• Instrucciones de trabajo: Reproduce sin ningún cambio el fragmento del texto sobre Antonio Pérez que aparece más abajo, empezando por "Por su educación, doña" y siguiendo hasta "Ana de Mendoza.".

• Texto para leer:
====
Sabedor el rey Felipe del disparatado tren de vida, pleno de lujo y ostentación, que llevaba el joven Antonio Pérez en el Madrid imperial, exigió a su secretario que pusiera fin a vida tan disoluta y se casara, para firmar oficialmente su nombramiento. Esta faceta de crápula la mantendrá Antonio Pérez durante buena parte de su vida, quien, una vez secretario, se entrega a los brazos (y a la cama) de la princesa de Éboli, doña Ana de Mendoza y la Cerda (1540-1592), viuda ya de don Rui Gómes, el mentor de Antonio Pérez.
Por su educación, doña Ana tuvo un carácter orgulloso, dominante y altivo, pero también voluble, rebelde y apasionado, todo lo cual le venía dado por sangre de los antiguos Mendozas. De la infancia de esta mujer, no hay noticias destacadas, salvo aquella que dice que era tuerta. En torno a esta lesión física hay una leyenda que atribuye la pérdida del ojo a una caída del caballo o a la práctica de esgrima, pero este dato no es fiable; quizás no fuera tuerta, sino bizca. Sea como fuere, lo cierto es que quienes la conocieron alabaron su belleza, a pesar del parche negro que la adornaba. Por otra parte, Antonio Pérez acrecentó aún más si cabe su fama de persona dada a los lujos, alegres reuniones y opíparos festines, para cuyo mantenimiento se vio obligado a recurrir a turbios asuntos cargados de corruptelas en los que la Historia involucra presuntamente a su amante doña Ana de Mendoza.
Aunque lentamente, Antonio Pérez había ido ganándose la confianza de Felipe II, pasando a ser uno de los más destacados miembros del partido ebolista, enfrentado con el otro grupo de poder en la corte, los partidarios del Duque de Alba. Tal fue la confianza que don Antonio consiguió del rey, que le encargó la elección de una persona de su entorno para espiar a su hermanastro don Juan de Austria (1545-1578), que aspiraba a tener su propio reino, contrayendo matrimonio con María Estuardo, reina de Escocia, reino que ampliaría luego apoderándose de Inglaterra. Resultó elegido don Juan de Escobedo, otro protegido, al igual que Antonio Pérez, del difunto príncipe de Éboli. Pero parece ser que, al conocer Escobedo las relaciones que Pérez mantenía con la viuda de su protector, censuró su comportamiento y decidió abandonar al secretario para apoyar las opiniones de don Juan, que por entonces el rey había destinado a los Países Bajos como Gobernador General.
====
Datos de comprensión de gráficos

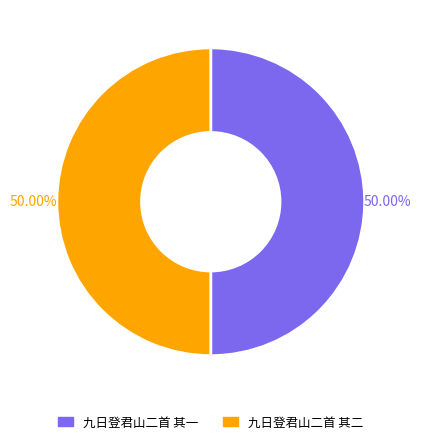

Count the number of slices in the pie.

2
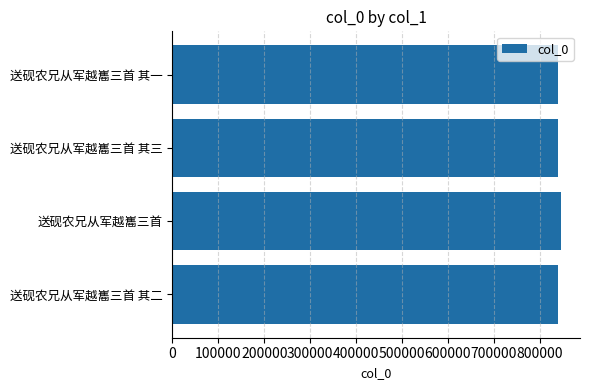

What is the difference between the maximum and minimum values?

5012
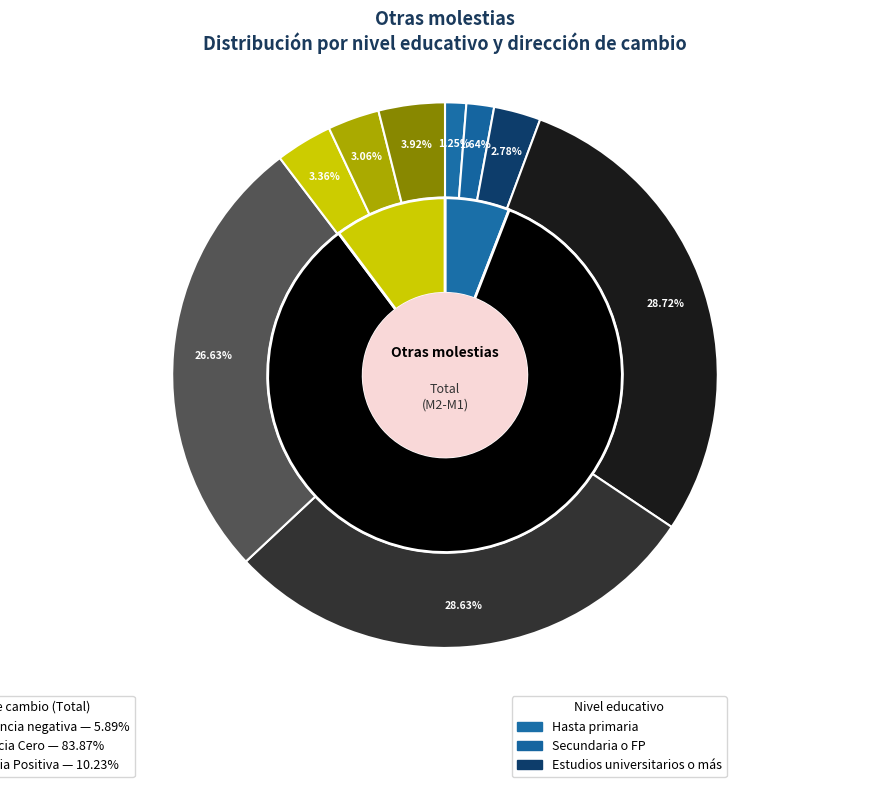

What percentage is NOT represented by Igual diferencia Cero (Universitarios)?

73.4%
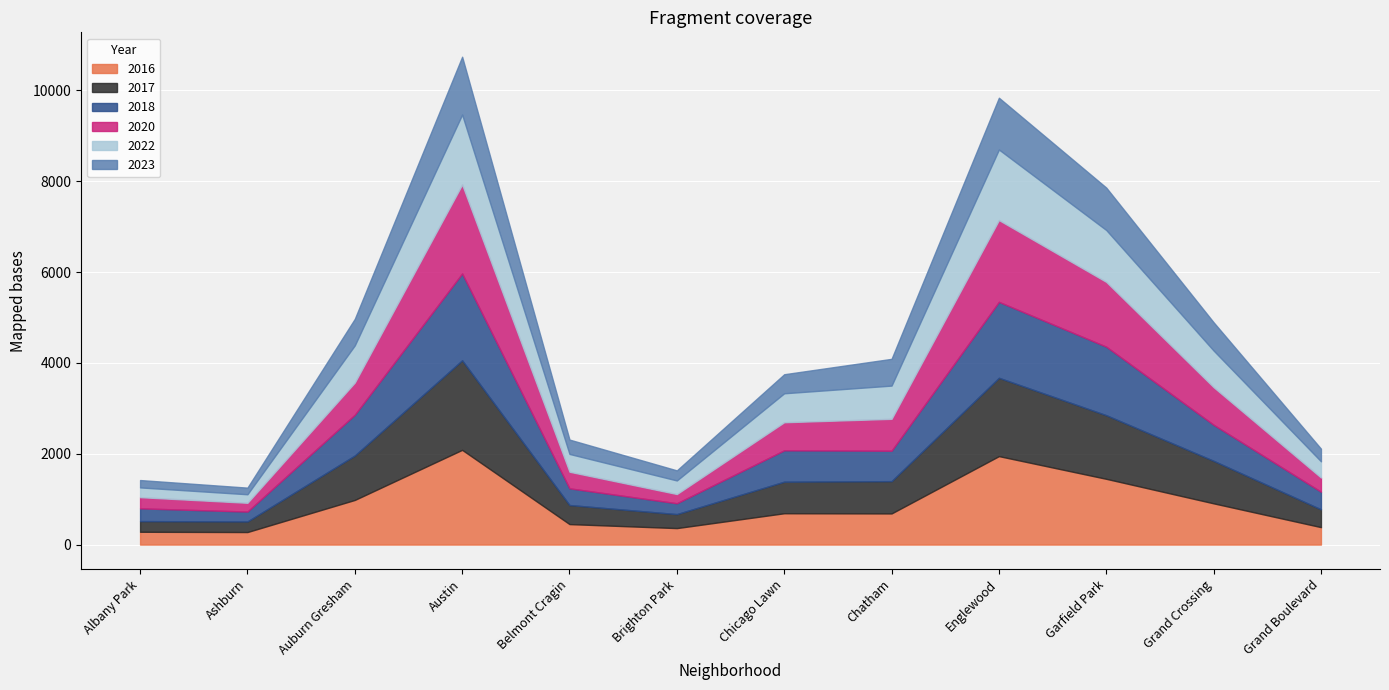

How many intersections are there between 2017 and 2022?

2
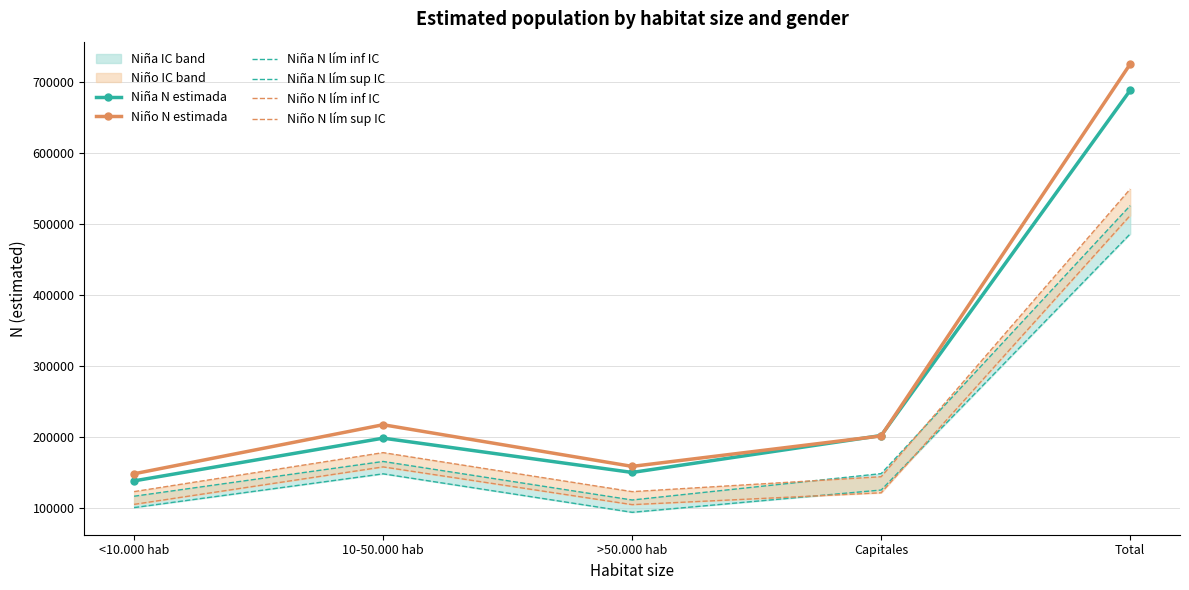

True or false: Niña N lím inf IC and Niña N estimada cross at least once.

False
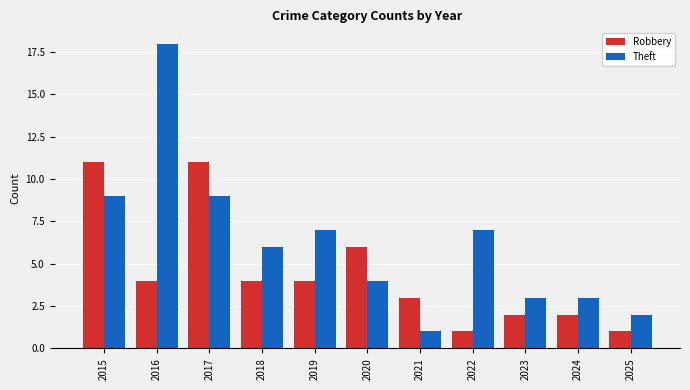

What is the maximum value for Theft?

18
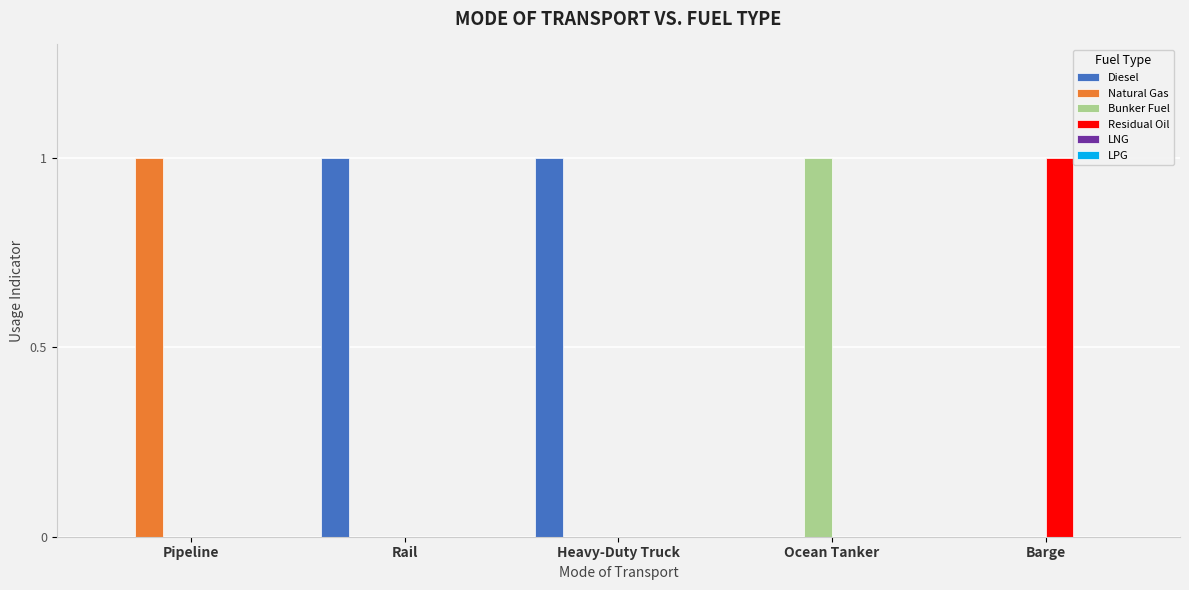

Which series has the largest total across all categories?

Diesel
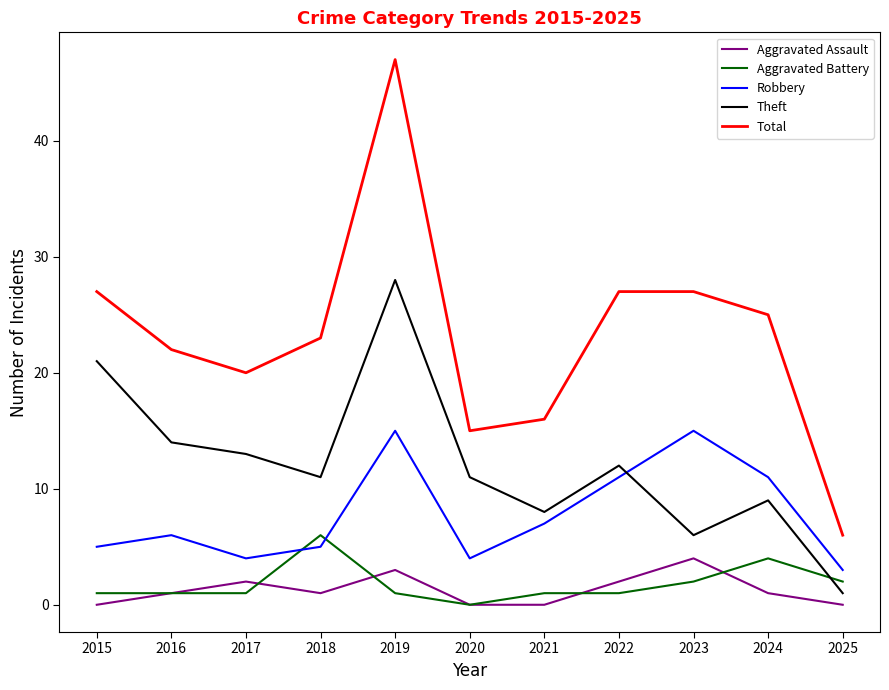

Which series has the largest total across all categories?

Total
====
• Solución del ejercicio:
Por su educación, doña Ana tuvo un carácter orgulloso, dominante y altivo, pero también voluble, rebelde y apasionado, todo lo cual le venía dado por sangre de los antiguos Mendozas. De la infancia de esta mujer, no hay noticias destacadas, salvo aquella que dice que era tuerta. En torno a esta lesión física hay una leyenda que atribuye la pérdida del ojo a una caída del caballo o a la práctica de esgrima, pero este dato no es fiable; quizás no fuera tuerta, sino bizca. Sea como fuere, lo cierto es que quienes la conocieron alabaron su belleza, a pesar del parche negro que la adornaba. Por otra parte, Antonio Pérez acrecentó aún más si cabe su fama de persona dada a los lujos, alegres reuniones y opíparos festines, para cuyo mantenimiento se vio obligado a recurrir a turbios asuntos cargados de corruptelas en los que la Historia involucra presuntamente a su amante doña Ana de Mendoza.